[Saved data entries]
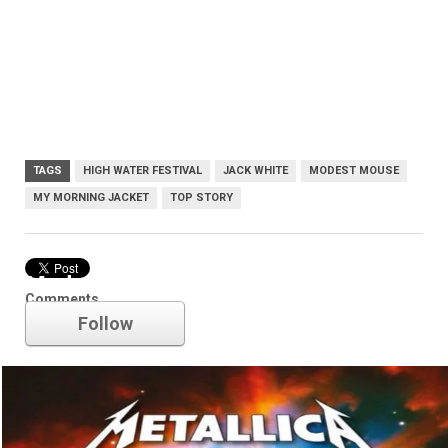
TAGS
HIGH WATER FESTIVAL
JACK WHITE
MODEST MOUSE
MY MORNING JACKET
TOP STORY
Modest Mouse
Comments
Follow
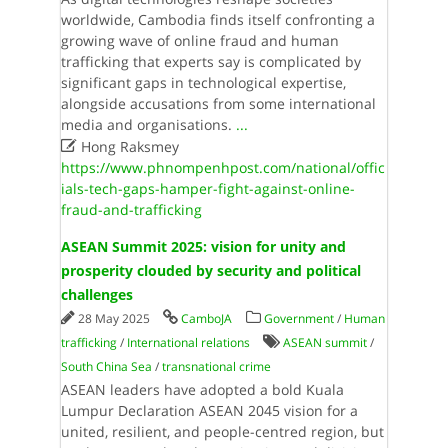
worldwide, Cambodia finds itself confronting a
growing wave of online fraud and human
trafficking that experts say is complicated by
significant gaps in technological expertise,
alongside accusations from some international
media and organisations.
...

Hong Raksmey
https://www.phnompenhpost.com/national/offic
ials-tech-gaps-hamper-fight-against-online-
fraud-and-trafficking
ASEAN Summit 2025: vision for unity and
prosperity clouded by security and political
challenges
28 May 2025
CamboJA
Government
/
Human
trafficking
/
International relations
ASEAN summit
/
South China Sea
/
transnational crime
ASEAN leaders have adopted a bold Kuala
Lumpur Declaration ASEAN 2045 vision for a
united, resilient, and people-centred region, but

# TASK PROMPT
Write out the text of the material again, switching "Follow" to "Subscribe" and keeping everything else the same. Leave out the pictures.

# EXERCISE RESPONSE
TAGS
HIGH WATER FESTIVAL
JACK WHITE
MODEST MOUSE
MY MORNING JACKET
TOP STORY
Modest Mouse
Comments
Subscribe
worldwide, Cambodia finds itself confronting a
growing wave of online fraud and human
trafficking that experts say is complicated by
significant gaps in technological expertise,
alongside accusations from some international
media and organisations.
...

Hong Raksmey
https://www.phnompenhpost.com/national/offic
ials-tech-gaps-hamper-fight-against-online-
fraud-and-trafficking
ASEAN Summit 2025: vision for unity and
prosperity clouded by security and political
challenges
28 May 2025
CamboJA
Government
/
Human
trafficking
/
International relations
ASEAN summit
/
South China Sea
/
transnational crime
ASEAN leaders have adopted a bold Kuala
Lumpur Declaration ASEAN 2045 vision for a
united, resilient, and people-centred region, but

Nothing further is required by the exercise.